The process is straightforward, but you have to be tested in the first place. Because syphilis symptoms are easy to overlook or mistake for something else, routine screening is the most reliable way to catch it. If you’re sexually active with new or multiple partners, testing is the only way to know for sure.
Treatment Works, but Supply Is Strained
Syphilis is curable with penicillin, which has been the standard treatment for decades. A single injection can treat early-stage syphilis, and the cure rate is excellent when the infection is caught before it causes organ damage.
The problem right now is supply. The only FDA-approved injectable penicillin formulation used to treat syphilis in the U.S. has been in limited supply, and the manufacturer doesn’t expect full recovery of the supply until late 2027. The FDA has allowed temporary importation of an alternative formulation to help fill the gap, but the CDC has recommended that available doses be prioritized for pregnant patients, since penicillin is the only treatment option for pregnant people and newborns with congenital syphilis. Alternative antibiotics exist for non-pregnant adults, but the shortage adds another obstacle to controlling the epidemic.
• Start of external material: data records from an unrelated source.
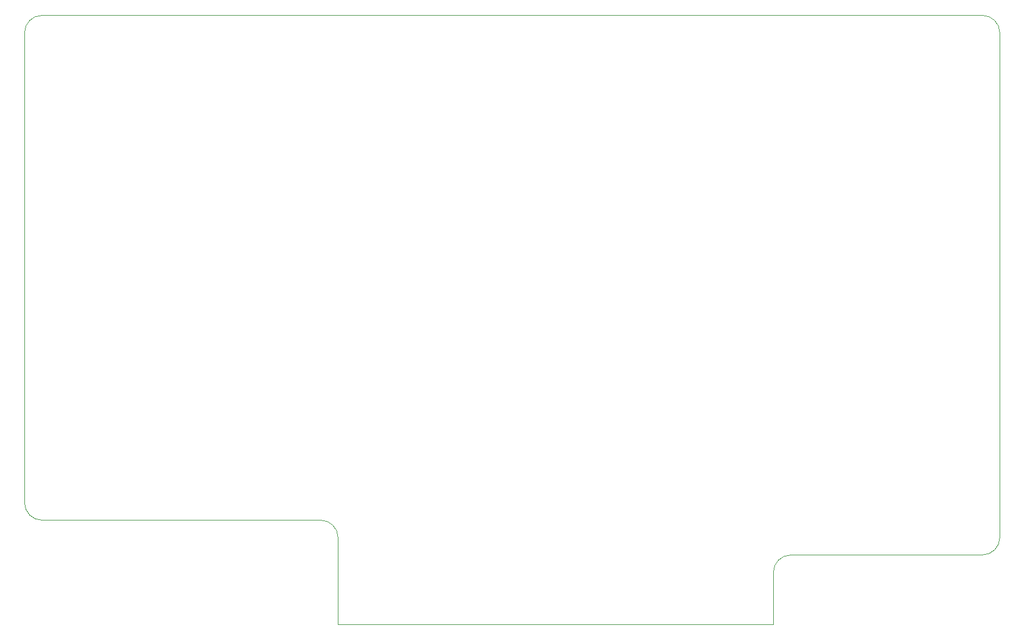
<source format=gbr>
%TF.GenerationSoftware,KiCad,Pcbnew,(6.0.4)*%
%TF.CreationDate,2023-03-08T18:50:13+01:00*%
%TF.ProjectId,65C816_SBC_VGA_ALT,36354338-3136-45f5-9342-435f5647415f,rev?*%
%TF.SameCoordinates,Original*%
%TF.FileFunction,Profile,NP*%
%FSLAX46Y46*%
G04 Gerber Fmt 4.6, Leading zero omitted, Abs format (unit mm)*
G04 Created by KiCad (PCBNEW (6.0.4)) date 2023-03-08 18:50:13*
%MOMM*%
%LPD*%
G01*
G04 APERTURE LIST*
%TA.AperFunction,Profile*%
%ADD10C,0.050000*%
%TD*%
G04 APERTURE END LIST*
D10*
X200660000Y-58420000D02*
G75*
G03*
X198120000Y-55880000I-2540000J0D01*
G01*
X198120000Y-134620000D02*
X170180000Y-134620000D01*
X60960000Y-55880000D02*
X198120000Y-55880000D01*
X60960000Y-55880000D02*
G75*
G03*
X58420000Y-58420000I0J-2540000D01*
G01*
X198120000Y-134620000D02*
G75*
G03*
X200660000Y-132080000I0J2540000D01*
G01*
X58420000Y-127000000D02*
G75*
G03*
X60960000Y-129540000I2540000J0D01*
G01*
X167640000Y-137160000D02*
X167640000Y-144780000D01*
X58420000Y-127000000D02*
X58420000Y-58420000D01*
X101600000Y-129540000D02*
X60960000Y-129540000D01*
X104140000Y-144780000D02*
X104140000Y-132080000D01*
X167640000Y-144780000D02*
X104140000Y-144780000D01*
X200660000Y-58420000D02*
X200660000Y-132080000D01*
X170180000Y-134620000D02*
G75*
G03*
X167640000Y-137160000I0J-2540000D01*
G01*
X104140000Y-132080000D02*
G75*
G03*
X101600000Y-129540000I-2540000J0D01*
G01*
M02*

</source>
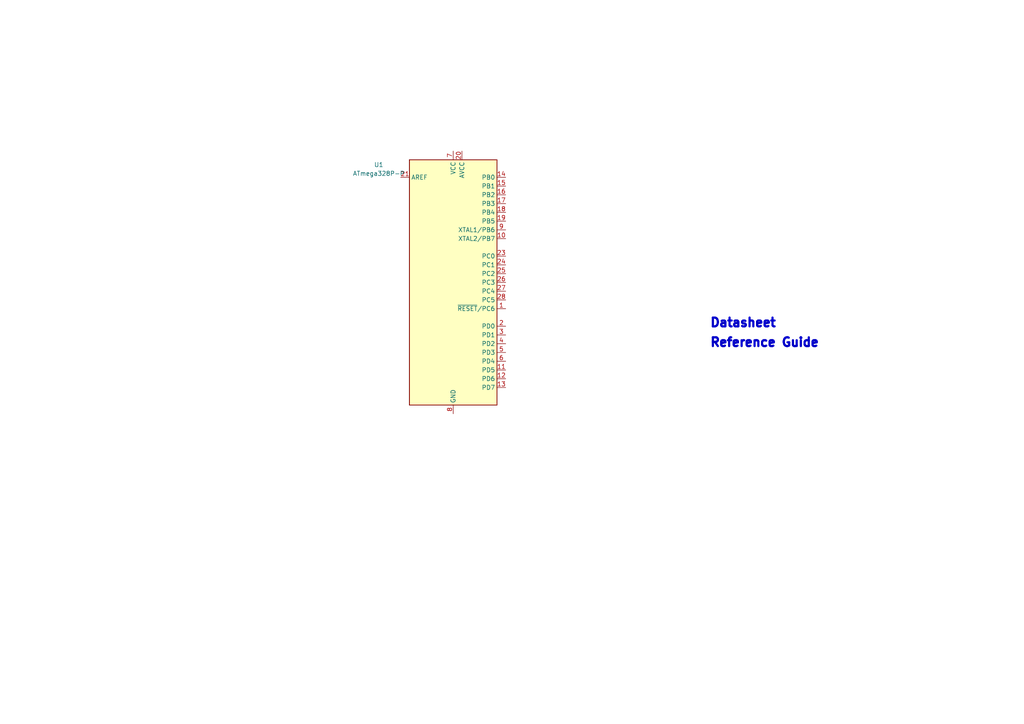
<source format=kicad_sch>
(kicad_sch (version 20230121) (generator eeschema)

  (uuid 402179e5-4da7-4efd-be83-f58d092d9c07)

  (paper "A4")

  


  (text "Datasheet\n" (at 205.74 95.25 0)
    (effects (font (size 2.54 2.54) (thickness 1.016) bold) (justify left bottom))
    (uuid 58039f92-28b0-475c-a57b-d3fdeca2382d)
  )
  (text "Reference Guide\n" (at 205.74 100.965 0)
    (effects (font (size 2.54 2.54) (thickness 1.016) bold) (justify left bottom))
    (uuid eb5e9d99-40a1-41b2-9ead-0c747a7ad43f)
  )

  (symbol (lib_id "MCU_Microchip_ATmega:ATmega328P-P") (at 131.445 81.915 0) (unit 1)
    (in_bom yes) (on_board yes) (dnp no) (fields_autoplaced)
    (uuid 632fd105-feb3-41fb-a247-23efed97574b)
    (property "Reference" "U1" (at 109.855 47.7871 0)
      (effects (font (size 1.27 1.27)))
    )
    (property "Value" "ATmega328P-P" (at 109.855 50.3271 0)
      (effects (font (size 1.27 1.27)))
    )
    (property "Footprint" "Package_DIP:DIP-28_W7.62mm" (at 131.445 81.915 0)
      (effects (font (size 1.27 1.27) italic) hide)
    )
    (property "Datasheet" "http://ww1.microchip.com/downloads/en/DeviceDoc/ATmega328_P%20AVR%20MCU%20with%20picoPower%20Technology%20Data%20Sheet%2040001984A.pdf" (at 131.445 81.915 0)
      (effects (font (size 1.27 1.27)) hide)
    )
    (pin "14" (uuid edd55b86-9ebd-4e6c-8437-706b9443f7c9))
    (pin "11" (uuid f737e14f-d2a7-493f-9b03-7bd723b77e26))
    (pin "13" (uuid 8b8c64dd-a385-464d-8dc7-a8299ba51095))
    (pin "1" (uuid d8e33064-3415-4351-a83b-cfe543e44e4b))
    (pin "12" (uuid 7554d46f-fdb3-4508-9964-3125426f2d35))
    (pin "17" (uuid b9eaaf65-ad17-4707-b83b-fd04de823046))
    (pin "16" (uuid e2380853-547e-4c90-a12d-173d1e60ddd1))
    (pin "18" (uuid d69f88e1-020d-4369-9502-e5f5d1abdb42))
    (pin "19" (uuid 15085d56-3f27-469f-ac5d-9196aa00c71b))
    (pin "20" (uuid 2030a2fa-2a49-446e-9cb2-006fff926a96))
    (pin "21" (uuid 7650f310-ee9d-4b2a-a893-1ac8647efd58))
    (pin "22" (uuid f5bf6c38-929f-450b-99f1-dfc5a81630a4))
    (pin "23" (uuid 07b4be94-c62b-476a-8f72-1b7e056d7f20))
    (pin "24" (uuid a8e70a1c-0e9c-489b-86db-612b014a8062))
    (pin "25" (uuid bd2e320b-3ef6-4e51-8180-ca96a0d71406))
    (pin "26" (uuid db323fdc-8edf-4b0c-98e3-25cdd4c59bee))
    (pin "27" (uuid 32a48fb7-600a-4db7-b283-4fa895f69c8f))
    (pin "28" (uuid 28b4f998-d932-460c-965f-e035d402916d))
    (pin "3" (uuid 4da2210d-41f9-42bb-98d9-f3a90f520bd4))
    (pin "4" (uuid 062055a7-52e1-4985-a834-e9122af75fbc))
    (pin "5" (uuid 6f418919-63db-42c4-926c-1a014ecd4d20))
    (pin "6" (uuid dead5ac6-3ddc-4bd9-8a47-fa29d39d2088))
    (pin "7" (uuid b7b06b39-47ec-4727-8233-1faf57ea0491))
    (pin "8" (uuid f62fcce0-b5cf-4dac-b4c0-9dab3fb9aaab))
    (pin "9" (uuid c5de7121-8c8f-46b5-9b1f-5843c2d71f8e))
    (pin "2" (uuid 80301915-0c82-485e-afa7-2cfe0e596e7b))
    (pin "10" (uuid 3a7513d0-ddd5-4aed-8a8d-edae43c0e2c3))
    (pin "15" (uuid b0094aed-ed9b-49e3-95b3-e89e70227d54))
    (instances
      (project "smart-window"
        (path "/121a176e-3e56-4fbd-8d65-d8655b112c32"
          (reference "U1") (unit 1)
        )
        (path "/121a176e-3e56-4fbd-8d65-d8655b112c32/4e23e4e3-236b-4d65-afb4-290e6e15b032"
          (reference "U1") (unit 1)
        )
        (path "/121a176e-3e56-4fbd-8d65-d8655b112c32/9f21c4a3-b845-42e7-b240-dc9587105ad5"
          (reference "U2") (unit 1)
        )
      )
    )
  )
)

</source>
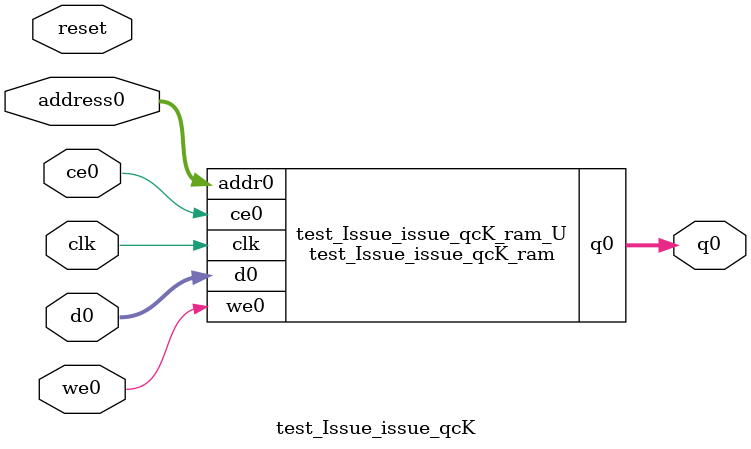
<source format=v>

`timescale 1 ns / 1 ps
module test_Issue_issue_qcK_ram (addr0, ce0, d0, we0, q0,  clk);

parameter DWIDTH = 64;
parameter AWIDTH = 2;
parameter MEM_SIZE = 4;

input[AWIDTH-1:0] addr0;
input ce0;
input[DWIDTH-1:0] d0;
input we0;
output reg[DWIDTH-1:0] q0;
input clk;

(* ram_style = "distributed" *)reg [DWIDTH-1:0] ram[0:MEM_SIZE-1];




always @(posedge clk)  
begin 
    if (ce0) 
    begin
        if (we0) 
        begin 
            ram[addr0] <= d0; 
            q0 <= d0;
        end 
        else 
            q0 <= ram[addr0];
    end
end


endmodule


`timescale 1 ns / 1 ps
module test_Issue_issue_qcK(
    reset,
    clk,
    address0,
    ce0,
    we0,
    d0,
    q0);

parameter DataWidth = 32'd64;
parameter AddressRange = 32'd4;
parameter AddressWidth = 32'd2;
input reset;
input clk;
input[AddressWidth - 1:0] address0;
input ce0;
input we0;
input[DataWidth - 1:0] d0;
output[DataWidth - 1:0] q0;



test_Issue_issue_qcK_ram test_Issue_issue_qcK_ram_U(
    .clk( clk ),
    .addr0( address0 ),
    .ce0( ce0 ),
    .we0( we0 ),
    .d0( d0 ),
    .q0( q0 ));

endmodule


</source>
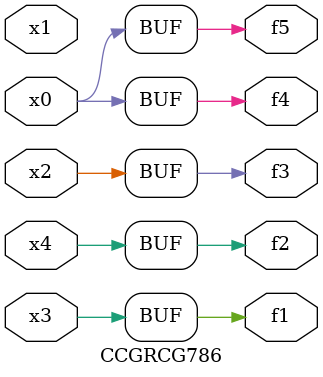
<source format=v>
module CCGRCG786(
	input x0, x1, x2, x3, x4,
	output f1, f2, f3, f4, f5
);
	assign f1 = x3;
	assign f2 = x4;
	assign f3 = x2;
	assign f4 = x0;
	assign f5 = x0;
endmodule

</source>
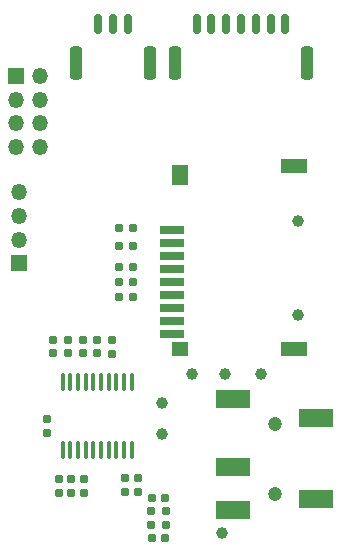
<source format=gbr>
%TF.GenerationSoftware,KiCad,Pcbnew,(6.0.0-rc1-323-gb9e66d8b98)*%
%TF.CreationDate,2021-12-29T00:01:46+08:00*%
%TF.ProjectId,AudioExtendBoard,41756469-6f45-4787-9465-6e64426f6172,rev?*%
%TF.SameCoordinates,Original*%
%TF.FileFunction,Soldermask,Top*%
%TF.FilePolarity,Negative*%
%FSLAX46Y46*%
G04 Gerber Fmt 4.6, Leading zero omitted, Abs format (unit mm)*
G04 Created by KiCad (PCBNEW (6.0.0-rc1-323-gb9e66d8b98)) date 2021-12-29 00:01:46*
%MOMM*%
%LPD*%
G01*
G04 APERTURE LIST*
G04 Aperture macros list*
%AMRoundRect*
0 Rectangle with rounded corners*
0 $1 Rounding radius*
0 $2 $3 $4 $5 $6 $7 $8 $9 X,Y pos of 4 corners*
0 Add a 4 corners polygon primitive as box body*
4,1,4,$2,$3,$4,$5,$6,$7,$8,$9,$2,$3,0*
0 Add four circle primitives for the rounded corners*
1,1,$1+$1,$2,$3*
1,1,$1+$1,$4,$5*
1,1,$1+$1,$6,$7*
1,1,$1+$1,$8,$9*
0 Add four rect primitives between the rounded corners*
20,1,$1+$1,$2,$3,$4,$5,0*
20,1,$1+$1,$4,$5,$6,$7,0*
20,1,$1+$1,$6,$7,$8,$9,0*
20,1,$1+$1,$8,$9,$2,$3,0*%
G04 Aperture macros list end*
%ADD10RoundRect,0.150000X0.150000X0.700000X-0.150000X0.700000X-0.150000X-0.700000X0.150000X-0.700000X0*%
%ADD11RoundRect,0.250000X0.250000X1.150000X-0.250000X1.150000X-0.250000X-1.150000X0.250000X-1.150000X0*%
%ADD12RoundRect,0.100000X0.100000X-0.637500X0.100000X0.637500X-0.100000X0.637500X-0.100000X-0.637500X0*%
%ADD13RoundRect,0.155000X-0.155000X0.212500X-0.155000X-0.212500X0.155000X-0.212500X0.155000X0.212500X0*%
%ADD14C,1.200000*%
%ADD15R,3.000000X1.500000*%
%ADD16RoundRect,0.155000X-0.212500X-0.155000X0.212500X-0.155000X0.212500X0.155000X-0.212500X0.155000X0*%
%ADD17C,1.000000*%
%ADD18RoundRect,0.155000X0.155000X-0.212500X0.155000X0.212500X-0.155000X0.212500X-0.155000X-0.212500X0*%
%ADD19RoundRect,0.160000X0.197500X0.160000X-0.197500X0.160000X-0.197500X-0.160000X0.197500X-0.160000X0*%
%ADD20RoundRect,0.160000X-0.197500X-0.160000X0.197500X-0.160000X0.197500X0.160000X-0.197500X0.160000X0*%
%ADD21RoundRect,0.160000X-0.160000X0.197500X-0.160000X-0.197500X0.160000X-0.197500X0.160000X0.197500X0*%
%ADD22R,1.350000X1.350000*%
%ADD23O,1.350000X1.350000*%
%ADD24R,2.000000X0.700000*%
%ADD25R,1.397000X1.270000*%
%ADD26R,2.286000X1.270000*%
%ADD27R,1.397000X1.778000*%
%ADD28RoundRect,0.155000X0.212500X0.155000X-0.212500X0.155000X-0.212500X-0.155000X0.212500X-0.155000X0*%
G04 APERTURE END LIST*
D10*
%TO.C,J5*%
X176190000Y-81110000D03*
X174940000Y-81110000D03*
X173690000Y-81110000D03*
D11*
X171840000Y-84460000D03*
X178040000Y-84460000D03*
%TD*%
D12*
%TO.C,U1*%
X170685000Y-117192500D03*
X171335000Y-117192500D03*
X171985000Y-117192500D03*
X172635000Y-117192500D03*
X173285000Y-117192500D03*
X173935000Y-117192500D03*
X174585000Y-117192500D03*
X175235000Y-117192500D03*
X175885000Y-117192500D03*
X176535000Y-117192500D03*
X176535000Y-111467500D03*
X175885000Y-111467500D03*
X175235000Y-111467500D03*
X174585000Y-111467500D03*
X173935000Y-111467500D03*
X173285000Y-111467500D03*
X172635000Y-111467500D03*
X171985000Y-111467500D03*
X171335000Y-111467500D03*
X170685000Y-111467500D03*
%TD*%
D13*
%TO.C,C1*%
X171135000Y-107865000D03*
X171135000Y-109000000D03*
%TD*%
D14*
%TO.C,PHONE1*%
X188628500Y-114947500D03*
X188628500Y-120947500D03*
D15*
X192128500Y-114447500D03*
X192128500Y-121347500D03*
X185128500Y-122247500D03*
X185128500Y-118647500D03*
X185128500Y-112847500D03*
%TD*%
D13*
%TO.C,C6*%
X169330000Y-114592500D03*
X169330000Y-115727500D03*
%TD*%
D16*
%TO.C,C12*%
X178245000Y-121240000D03*
X179380000Y-121240000D03*
%TD*%
D17*
%TO.C,TP1*%
X179110000Y-115810000D03*
%TD*%
D13*
%TO.C,C3*%
X169897500Y-107865000D03*
X169897500Y-109000000D03*
%TD*%
D18*
%TO.C,C5*%
X176000000Y-120717500D03*
X176000000Y-119582500D03*
%TD*%
D17*
%TO.C,TP6*%
X184404000Y-110744000D03*
%TD*%
D18*
%TO.C,C2*%
X171350000Y-120800000D03*
X171350000Y-119665000D03*
%TD*%
D17*
%TO.C,TP5*%
X181610000Y-110744000D03*
%TD*%
D19*
%TO.C,R8*%
X179390000Y-122373333D03*
X178195000Y-122373333D03*
%TD*%
D18*
%TO.C,C8*%
X177040000Y-120717500D03*
X177040000Y-119582500D03*
%TD*%
%TO.C,C7*%
X172450000Y-120800000D03*
X172450000Y-119665000D03*
%TD*%
%TO.C,C4*%
X170400000Y-120800000D03*
X170400000Y-119665000D03*
%TD*%
D20*
%TO.C,R1*%
X175442500Y-98410000D03*
X176637500Y-98410000D03*
%TD*%
D21*
%TO.C,R6*%
X174857500Y-107855000D03*
X174857500Y-109050000D03*
%TD*%
D20*
%TO.C,R4*%
X175463500Y-102975000D03*
X176658500Y-102975000D03*
%TD*%
D22*
%TO.C,J2*%
X166740000Y-85520000D03*
D23*
X168740000Y-85520000D03*
X166740000Y-87520000D03*
X168740000Y-87520000D03*
X166740000Y-89520000D03*
X168740000Y-89520000D03*
X166740000Y-91520000D03*
X168740000Y-91520000D03*
%TD*%
D19*
%TO.C,R7*%
X179390000Y-123516666D03*
X178195000Y-123516666D03*
%TD*%
D17*
%TO.C,TP3*%
X184200000Y-124250000D03*
%TD*%
D13*
%TO.C,C10*%
X173610000Y-107865000D03*
X173610000Y-109000000D03*
%TD*%
D17*
%TO.C,TP4*%
X187452000Y-110744000D03*
%TD*%
D20*
%TO.C,R5*%
X175463500Y-104260000D03*
X176658500Y-104260000D03*
%TD*%
D22*
%TO.C,J3*%
X167010000Y-101380000D03*
D23*
X167010000Y-99380000D03*
X167010000Y-97380000D03*
X167010000Y-95380000D03*
%TD*%
D10*
%TO.C,J4*%
X189530000Y-81080000D03*
X188280000Y-81080000D03*
X187030000Y-81080000D03*
X185780000Y-81080000D03*
X184530000Y-81080000D03*
X183280000Y-81080000D03*
X182030000Y-81080000D03*
D11*
X180180000Y-84430000D03*
X191380000Y-84430000D03*
%TD*%
D17*
%TO.C,TP2*%
X179130000Y-113230000D03*
%TD*%
D20*
%TO.C,R3*%
X175463500Y-101690000D03*
X176658500Y-101690000D03*
%TD*%
%TO.C,R2*%
X175432500Y-99880000D03*
X176627500Y-99880000D03*
%TD*%
D17*
%TO.C,J1*%
X190637000Y-105795000D03*
X190634000Y-97796000D03*
D24*
X179935000Y-98588000D03*
X179937000Y-99688000D03*
X179935000Y-100784000D03*
X179935000Y-101884000D03*
X179935000Y-102983000D03*
X179935000Y-104081000D03*
X179935000Y-105177000D03*
X179935000Y-106275000D03*
X179935000Y-107379000D03*
D25*
X180573000Y-108627000D03*
D26*
X190225000Y-108627000D03*
D27*
X180573000Y-93895000D03*
D26*
X190225000Y-93133000D03*
%TD*%
D28*
%TO.C,C11*%
X179380000Y-124650000D03*
X178245000Y-124650000D03*
%TD*%
D13*
%TO.C,C9*%
X172372500Y-107865000D03*
X172372500Y-109000000D03*
%TD*%
M02*

</source>
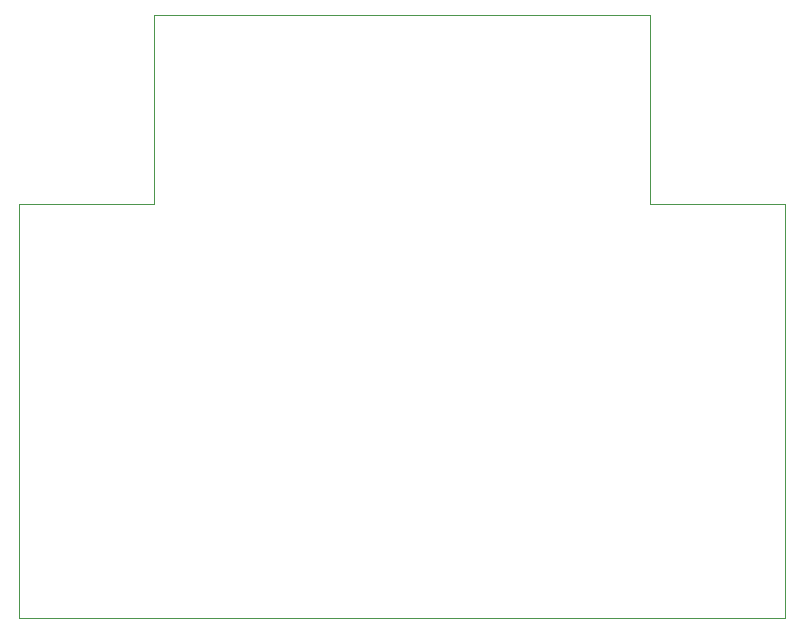
<source format=gbr>
%TF.GenerationSoftware,KiCad,Pcbnew,5.1.9+dfsg1-1*%
%TF.CreationDate,2021-05-25T15:42:46+02:00*%
%TF.ProjectId,vscp-din-wireless-esp32,76736370-2d64-4696-9e2d-776972656c65,rev?*%
%TF.SameCoordinates,Original*%
%TF.FileFunction,Profile,NP*%
%FSLAX46Y46*%
G04 Gerber Fmt 4.6, Leading zero omitted, Abs format (unit mm)*
G04 Created by KiCad (PCBNEW 5.1.9+dfsg1-1) date 2021-05-25 15:42:46*
%MOMM*%
%LPD*%
G01*
G04 APERTURE LIST*
%TA.AperFunction,Profile*%
%ADD10C,0.050000*%
%TD*%
G04 APERTURE END LIST*
D10*
X169100000Y-64400000D02*
X169100000Y-48400000D01*
X127100000Y-64400000D02*
X115700000Y-64400000D01*
X127100000Y-48400000D02*
X127100000Y-64400000D01*
X115700000Y-64400000D02*
X115700000Y-99400000D01*
X180500000Y-64400000D02*
X169100000Y-64400000D01*
X180500000Y-99400000D02*
X180500000Y-64400000D01*
X115700000Y-99400000D02*
X180500000Y-99400000D01*
X169100000Y-48400000D02*
X127100000Y-48400000D01*
M02*

</source>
The Bottom Line on Syphilis in 2025
Syphilis never disappeared. It reached historic lows in the U.S. around 2000, leading to optimism that elimination was possible, but cases have climbed relentlessly since then. The recent year-over-year declines in new adult cases are a cautiously positive sign, but congenital syphilis is still rising, the medication supply is constrained, and public health infrastructure continues to face cuts. Syphilis is treatable and preventable, but only if people know to look for it and have access to care when they need it.